Given records »
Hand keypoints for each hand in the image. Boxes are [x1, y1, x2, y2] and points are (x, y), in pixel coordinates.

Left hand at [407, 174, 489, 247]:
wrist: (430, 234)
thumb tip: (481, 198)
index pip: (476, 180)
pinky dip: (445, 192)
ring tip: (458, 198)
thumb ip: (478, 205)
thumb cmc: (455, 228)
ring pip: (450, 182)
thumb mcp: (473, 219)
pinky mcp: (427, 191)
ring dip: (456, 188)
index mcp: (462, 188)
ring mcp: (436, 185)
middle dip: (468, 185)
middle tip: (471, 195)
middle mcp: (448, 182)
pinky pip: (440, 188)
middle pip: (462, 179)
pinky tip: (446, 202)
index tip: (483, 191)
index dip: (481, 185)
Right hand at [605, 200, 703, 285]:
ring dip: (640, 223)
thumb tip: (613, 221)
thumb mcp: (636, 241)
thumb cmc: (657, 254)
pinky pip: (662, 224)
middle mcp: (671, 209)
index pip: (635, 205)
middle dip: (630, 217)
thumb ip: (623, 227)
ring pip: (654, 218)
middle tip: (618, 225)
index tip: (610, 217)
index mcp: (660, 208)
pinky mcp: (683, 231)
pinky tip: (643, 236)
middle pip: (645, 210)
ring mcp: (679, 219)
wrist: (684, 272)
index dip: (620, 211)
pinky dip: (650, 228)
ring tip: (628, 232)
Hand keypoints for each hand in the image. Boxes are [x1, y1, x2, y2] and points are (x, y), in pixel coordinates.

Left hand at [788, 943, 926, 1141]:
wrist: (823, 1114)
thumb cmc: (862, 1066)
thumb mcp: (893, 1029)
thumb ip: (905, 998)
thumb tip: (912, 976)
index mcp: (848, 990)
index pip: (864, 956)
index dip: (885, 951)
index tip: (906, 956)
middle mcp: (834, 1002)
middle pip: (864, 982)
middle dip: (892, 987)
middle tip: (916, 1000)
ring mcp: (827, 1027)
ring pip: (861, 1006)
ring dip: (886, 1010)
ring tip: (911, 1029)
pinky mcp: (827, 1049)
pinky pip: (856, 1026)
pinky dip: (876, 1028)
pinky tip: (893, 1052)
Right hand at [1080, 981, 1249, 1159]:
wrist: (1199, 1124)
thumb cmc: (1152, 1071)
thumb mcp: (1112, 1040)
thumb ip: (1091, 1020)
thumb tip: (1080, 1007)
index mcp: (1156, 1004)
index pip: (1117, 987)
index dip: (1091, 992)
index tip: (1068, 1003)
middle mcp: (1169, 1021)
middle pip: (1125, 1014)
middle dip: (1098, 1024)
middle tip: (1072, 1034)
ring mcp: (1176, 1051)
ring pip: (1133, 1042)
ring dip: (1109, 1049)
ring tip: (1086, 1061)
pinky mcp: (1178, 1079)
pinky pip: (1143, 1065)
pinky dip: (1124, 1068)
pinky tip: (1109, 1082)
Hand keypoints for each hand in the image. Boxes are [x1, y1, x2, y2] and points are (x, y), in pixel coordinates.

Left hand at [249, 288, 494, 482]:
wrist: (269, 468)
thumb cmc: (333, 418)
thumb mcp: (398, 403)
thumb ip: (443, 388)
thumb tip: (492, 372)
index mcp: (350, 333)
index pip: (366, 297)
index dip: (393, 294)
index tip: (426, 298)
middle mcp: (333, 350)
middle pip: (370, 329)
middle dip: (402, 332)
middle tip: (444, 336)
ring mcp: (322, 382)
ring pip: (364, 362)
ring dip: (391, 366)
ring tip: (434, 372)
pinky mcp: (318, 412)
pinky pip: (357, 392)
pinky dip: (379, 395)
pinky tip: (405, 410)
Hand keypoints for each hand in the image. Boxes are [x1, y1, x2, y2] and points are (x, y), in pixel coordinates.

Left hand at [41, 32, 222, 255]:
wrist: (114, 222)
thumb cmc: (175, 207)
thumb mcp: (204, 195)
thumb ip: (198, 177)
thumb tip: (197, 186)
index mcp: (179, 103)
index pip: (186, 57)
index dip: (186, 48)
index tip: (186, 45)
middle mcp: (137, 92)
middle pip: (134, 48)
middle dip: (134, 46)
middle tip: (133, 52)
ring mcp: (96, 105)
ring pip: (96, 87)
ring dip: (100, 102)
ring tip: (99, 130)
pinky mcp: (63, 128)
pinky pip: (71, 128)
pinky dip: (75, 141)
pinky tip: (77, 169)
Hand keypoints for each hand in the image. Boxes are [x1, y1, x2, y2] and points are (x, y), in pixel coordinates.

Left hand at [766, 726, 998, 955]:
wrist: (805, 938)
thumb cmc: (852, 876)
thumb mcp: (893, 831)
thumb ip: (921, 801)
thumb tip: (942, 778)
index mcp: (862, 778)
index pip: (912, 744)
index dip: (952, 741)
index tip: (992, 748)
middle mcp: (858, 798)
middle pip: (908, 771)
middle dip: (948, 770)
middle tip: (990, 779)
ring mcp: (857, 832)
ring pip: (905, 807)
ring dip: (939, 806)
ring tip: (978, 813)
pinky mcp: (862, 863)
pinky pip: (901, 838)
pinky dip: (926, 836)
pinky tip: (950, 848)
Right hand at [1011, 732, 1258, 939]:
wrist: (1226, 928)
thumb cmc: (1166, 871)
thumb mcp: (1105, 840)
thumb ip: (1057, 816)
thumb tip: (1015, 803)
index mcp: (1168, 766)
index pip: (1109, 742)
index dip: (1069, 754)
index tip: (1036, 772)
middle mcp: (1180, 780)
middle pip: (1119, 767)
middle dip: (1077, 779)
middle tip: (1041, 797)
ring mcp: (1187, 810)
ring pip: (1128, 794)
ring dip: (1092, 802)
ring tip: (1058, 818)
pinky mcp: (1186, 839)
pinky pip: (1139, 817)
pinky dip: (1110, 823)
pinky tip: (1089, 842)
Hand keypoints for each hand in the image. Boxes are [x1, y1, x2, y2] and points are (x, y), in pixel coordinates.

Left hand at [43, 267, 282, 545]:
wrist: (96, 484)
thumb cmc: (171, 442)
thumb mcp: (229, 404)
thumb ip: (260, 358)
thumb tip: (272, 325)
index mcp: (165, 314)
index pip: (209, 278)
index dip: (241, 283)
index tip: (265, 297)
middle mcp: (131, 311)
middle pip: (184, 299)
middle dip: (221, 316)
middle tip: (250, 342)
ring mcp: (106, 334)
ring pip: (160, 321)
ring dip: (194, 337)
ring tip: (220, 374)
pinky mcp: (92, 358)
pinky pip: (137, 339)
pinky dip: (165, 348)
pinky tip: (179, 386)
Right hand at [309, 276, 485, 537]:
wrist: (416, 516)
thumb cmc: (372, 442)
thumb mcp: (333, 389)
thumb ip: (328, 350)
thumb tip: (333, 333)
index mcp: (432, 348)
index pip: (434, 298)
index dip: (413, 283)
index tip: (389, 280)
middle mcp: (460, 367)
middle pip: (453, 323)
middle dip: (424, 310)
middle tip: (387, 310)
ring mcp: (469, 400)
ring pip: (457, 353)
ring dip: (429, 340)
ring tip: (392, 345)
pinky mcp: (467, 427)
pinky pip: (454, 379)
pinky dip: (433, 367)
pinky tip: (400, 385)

What to do » Output the records once more, exactly as they stand.

Task solution »
Hand keypoints for each hand in the image. Boxes are [x1, y1, x2, y2] and points are (x, y), in pixel coordinates.

Left hand at [407, 174, 489, 247]:
wrist: (430, 234)
thumb tip: (481, 198)
index pip: (476, 180)
pinky dip: (445, 192)
ring tip: (458, 198)
thumb ip: (478, 205)
thumb cmc: (455, 228)
ring pip: (450, 182)
thumb mcp: (473, 219)
pinky mcp: (427, 191)
ring dip: (456, 188)
index mcp: (462, 188)
ring mcp: (436, 185)
middle dip: (468, 185)
middle tip: (471, 195)
middle mcp: (448, 182)
pinky pip: (440, 188)
middle pip: (462, 179)
pinky tip: (446, 202)
index tip: (483, 191)
index dip: (481, 185)
Right hand at [605, 200, 703, 285]:
ring dip: (640, 223)
thumb tip: (613, 221)
thumb mcp: (636, 241)
thumb cmc: (657, 254)
pinky pip: (662, 224)
middle mcp: (671, 209)
index pip: (635, 205)
middle dip: (630, 217)
thumb ip: (623, 227)
ring pip: (654, 218)
middle tip: (618, 225)
index tip: (610, 217)
index mcp: (660, 208)
pinky mcp: (683, 231)
pinky tip: (643, 236)
middle pip: (645, 210)
ring mcp: (679, 219)
wrist: (684, 272)
index dip: (620, 211)
pinky dip: (650, 228)
ring tip: (628, 232)
Hand keypoints for each hand in the image. Boxes are [x1, y1, x2, y2] and points are (x, y), in pixel coordinates.

Left hand at [788, 943, 926, 1141]:
wrist: (823, 1114)
thumb cmc: (862, 1066)
thumb mcp: (893, 1029)
thumb ip: (905, 998)
thumb tip: (912, 976)
index mcp: (848, 990)
index pip: (864, 956)
index dip: (885, 951)
index tip: (906, 956)
middle mcp: (834, 1002)
middle pip: (864, 982)
middle dip: (892, 987)
middle tip: (916, 1000)
ring mcp: (827, 1027)
ring pip: (861, 1006)
ring dip: (886, 1010)
ring tip: (911, 1029)
pinky mcp: (827, 1049)
pinky pip: (856, 1026)
pinky dip: (876, 1028)
pinky tip: (893, 1052)
Right hand at [1080, 981, 1249, 1159]:
wrist: (1199, 1124)
thumb cmc: (1152, 1071)
thumb mcp: (1112, 1040)
thumb ip: (1091, 1020)
thumb tip: (1080, 1007)
index mcp: (1156, 1004)
index pip: (1117, 987)
index dip: (1091, 992)
index tip: (1068, 1003)
middle mcp: (1169, 1021)
middle pip: (1125, 1014)
middle dip: (1098, 1024)
middle tip: (1072, 1034)
ring mcp: (1176, 1051)
ring pip: (1133, 1042)
ring dip: (1109, 1049)
ring tip: (1086, 1061)
pinky mcp: (1178, 1079)
pinky pip: (1143, 1065)
pinky dip: (1124, 1068)
pinky tip: (1109, 1082)
Hand keypoints for each hand in the image. Boxes are [x1, y1, x2, y2] and points are (x, y), in pixel coordinates.

Left hand at [249, 288, 494, 482]:
wrist: (269, 468)
thumb cmc: (333, 418)
thumb mcp: (398, 403)
thumb ip: (443, 388)
thumb tip: (492, 372)
index mcp: (350, 333)
index pip: (366, 297)
index dip: (393, 294)
index tip: (426, 298)
middle mcp: (333, 350)
middle pip: (370, 329)
middle dip: (402, 332)
middle tip: (444, 336)
ring mcp: (322, 382)
ring pip: (364, 362)
ring dip: (391, 366)
ring tip: (434, 372)
pinky mcp: (318, 412)
pinky pip: (357, 392)
pinky dip: (379, 395)
pinky tip: (405, 410)
Hand keypoints for each hand in the image. Boxes are [x1, y1, x2, y2] and points are (x, y), in pixel coordinates.

Left hand at [41, 32, 222, 255]:
wrist: (114, 222)
thumb cmc: (175, 207)
thumb mcp: (204, 195)
thumb ip: (198, 177)
thumb tip: (197, 186)
index mcp: (179, 103)
index pip: (186, 57)
index dip: (186, 48)
index tip: (186, 45)
middle mcp: (137, 92)
middle pip: (134, 48)
middle dip: (134, 46)
middle tip: (133, 52)
ring mcp: (96, 105)
ring pip: (96, 87)
ring dip: (100, 102)
ring tip: (99, 130)
pinky mcp: (63, 128)
pinky pip: (71, 128)
pinky dip: (75, 141)
pinky tip: (77, 169)
Hand keypoints for each hand in the image. Boxes are [x1, y1, x2, y2] and points are (x, y), in pixel coordinates.

Left hand at [766, 726, 998, 955]:
wrist: (805, 938)
thumb cmc: (852, 876)
thumb mcp: (893, 831)
thumb ip: (921, 801)
thumb tip: (942, 778)
index mcp: (862, 778)
index pip: (912, 744)
index dip: (952, 741)
index tip: (992, 748)
middle mcp: (858, 798)
middle pip: (908, 771)
middle dip: (948, 770)
middle tip: (990, 779)
ring mcp: (857, 832)
ring pip: (905, 807)
ring dip: (939, 806)
ring tip: (978, 813)
pinky mcp: (862, 863)
pinky pip: (901, 838)
pinky dip: (926, 836)
pinky tip: (950, 848)
Right hand at [1011, 732, 1258, 939]:
wrist: (1226, 928)
thumb cmc: (1166, 871)
thumb mcp: (1105, 840)
thumb ip: (1057, 816)
thumb tip: (1015, 803)
index mcp: (1168, 766)
index pip: (1109, 742)
index dip: (1069, 754)
index tip: (1036, 772)
middle mcp: (1180, 780)
middle pip: (1119, 767)
middle dip: (1077, 779)
middle tip: (1041, 797)
ring mcp: (1187, 810)
ring pip: (1128, 794)
ring dip: (1092, 802)
ring tip: (1058, 818)
pinky mcp: (1186, 839)
pinky pip: (1139, 817)
pinky dip: (1110, 823)
pinky tip: (1089, 842)
Hand keypoints for each hand in the image. Boxes are [x1, y1, x2, y2] and points are (x, y), in pixel coordinates.

Left hand at [43, 267, 282, 545]:
wrist: (96, 484)
thumb cmc: (171, 442)
thumb mcp: (229, 404)
thumb ip: (260, 358)
thumb tip: (272, 325)
index mcp: (165, 314)
index pip: (209, 278)
index dip: (241, 283)
index tip: (265, 297)
middle mcp: (131, 311)
middle pip: (184, 299)
middle dip: (221, 316)
middle tip: (250, 342)
ring mcp: (106, 334)
ring pip: (160, 321)
ring dip: (194, 337)
ring tip: (220, 374)
pinky mcp: (92, 358)
pinky pip: (137, 339)
pinky dip: (165, 348)
pinky tip: (179, 386)
Right hand at [309, 276, 485, 537]:
wrist: (416, 516)
thumb cmc: (372, 442)
thumb mcp: (333, 389)
thumb ip: (328, 350)
thumb tip: (333, 333)
index mcp: (432, 348)
index pip: (434, 298)
index dip: (413, 283)
index tip: (389, 280)
middle mcp: (460, 367)
middle pip: (453, 323)
middle dip: (424, 310)
middle tip: (387, 310)
ring mcp: (469, 400)
ring pip: (457, 353)
ring dip: (429, 340)
ring tip: (392, 345)
pinky mcp: (467, 427)
pinky pip: (454, 379)
pinky dip: (433, 367)
pinky tip: (400, 385)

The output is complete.